(Data supplied)
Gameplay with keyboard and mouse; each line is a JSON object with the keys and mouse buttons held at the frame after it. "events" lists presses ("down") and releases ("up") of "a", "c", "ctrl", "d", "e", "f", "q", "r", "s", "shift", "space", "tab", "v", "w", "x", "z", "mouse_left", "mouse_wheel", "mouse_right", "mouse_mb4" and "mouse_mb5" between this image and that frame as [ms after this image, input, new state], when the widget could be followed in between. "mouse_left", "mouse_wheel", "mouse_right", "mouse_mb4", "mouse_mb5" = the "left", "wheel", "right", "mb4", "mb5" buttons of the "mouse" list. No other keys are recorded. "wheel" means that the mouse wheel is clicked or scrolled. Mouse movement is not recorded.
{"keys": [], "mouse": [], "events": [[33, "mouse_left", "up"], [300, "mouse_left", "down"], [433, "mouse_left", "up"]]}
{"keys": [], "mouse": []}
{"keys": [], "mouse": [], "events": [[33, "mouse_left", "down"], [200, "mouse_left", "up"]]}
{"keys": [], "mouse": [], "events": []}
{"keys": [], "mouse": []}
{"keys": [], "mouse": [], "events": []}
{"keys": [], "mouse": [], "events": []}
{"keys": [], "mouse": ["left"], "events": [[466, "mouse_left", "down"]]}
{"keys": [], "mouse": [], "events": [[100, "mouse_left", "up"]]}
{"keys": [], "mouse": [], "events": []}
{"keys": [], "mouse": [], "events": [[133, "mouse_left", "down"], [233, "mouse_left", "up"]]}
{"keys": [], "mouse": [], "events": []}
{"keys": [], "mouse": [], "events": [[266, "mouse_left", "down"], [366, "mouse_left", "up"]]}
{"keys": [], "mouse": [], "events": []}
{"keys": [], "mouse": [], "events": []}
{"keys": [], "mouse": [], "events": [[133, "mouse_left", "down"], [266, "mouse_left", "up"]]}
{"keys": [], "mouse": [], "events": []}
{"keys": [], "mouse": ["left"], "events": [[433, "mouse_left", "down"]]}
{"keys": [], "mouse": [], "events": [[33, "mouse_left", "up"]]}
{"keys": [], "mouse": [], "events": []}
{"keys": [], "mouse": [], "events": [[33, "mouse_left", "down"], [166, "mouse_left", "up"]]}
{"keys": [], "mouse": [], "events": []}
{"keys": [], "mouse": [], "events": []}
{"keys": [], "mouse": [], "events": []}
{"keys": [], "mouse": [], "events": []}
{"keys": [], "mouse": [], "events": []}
(End Data supplied)
Work required:
Extract all of the data above and output it character for character.

Your solution:
Gameplay with keyboard and mouse; each line is a JSON object with the keys and mouse buttons held at the frame after it. "events" lists presses ("down") and releases ("up") of "a", "c", "ctrl", "d", "e", "f", "q", "r", "s", "shift", "space", "tab", "v", "w", "x", "z", "mouse_left", "mouse_wheel", "mouse_right", "mouse_mb4" and "mouse_mb5" between this image and that frame as [ms after this image, input, new state], when the widget could be followed in between. "mouse_left", "mouse_wheel", "mouse_right", "mouse_mb4", "mouse_mb5" = the "left", "wheel", "right", "mb4", "mb5" buttons of the "mouse" list. No other keys are recorded. "wheel" means that the mouse wheel is clicked or scrolled. Mouse movement is not recorded.
{"keys": [], "mouse": [], "events": [[33, "mouse_left", "up"], [300, "mouse_left", "down"], [433, "mouse_left", "up"]]}
{"keys": [], "mouse": []}
{"keys": [], "mouse": [], "events": [[33, "mouse_left", "down"], [200, "mouse_left", "up"]]}
{"keys": [], "mouse": [], "events": []}
{"keys": [], "mouse": []}
{"keys": [], "mouse": [], "events": []}
{"keys": [], "mouse": [], "events": []}
{"keys": [], "mouse": ["left"], "events": [[466, "mouse_left", "down"]]}
{"keys": [], "mouse": [], "events": [[100, "mouse_left", "up"]]}
{"keys": [], "mouse": [], "events": []}
{"keys": [], "mouse": [], "events": [[133, "mouse_left", "down"], [233, "mouse_left", "up"]]}
{"keys": [], "mouse": [], "events": []}
{"keys": [], "mouse": [], "events": [[266, "mouse_left", "down"], [366, "mouse_left", "up"]]}
{"keys": [], "mouse": [], "events": []}
{"keys": [], "mouse": [], "events": []}
{"keys": [], "mouse": [], "events": [[133, "mouse_left", "down"], [266, "mouse_left", "up"]]}
{"keys": [], "mouse": [], "events": []}
{"keys": [], "mouse": ["left"], "events": [[433, "mouse_left", "down"]]}
{"keys": [], "mouse": [], "events": [[33, "mouse_left", "up"]]}
{"keys": [], "mouse": [], "events": []}
{"keys": [], "mouse": [], "events": [[33, "mouse_left", "down"], [166, "mouse_left", "up"]]}
{"keys": [], "mouse": [], "events": []}
{"keys": [], "mouse": [], "events": []}
{"keys": [], "mouse": [], "events": []}
{"keys": [], "mouse": [], "events": []}
{"keys": [], "mouse": [], "events": []}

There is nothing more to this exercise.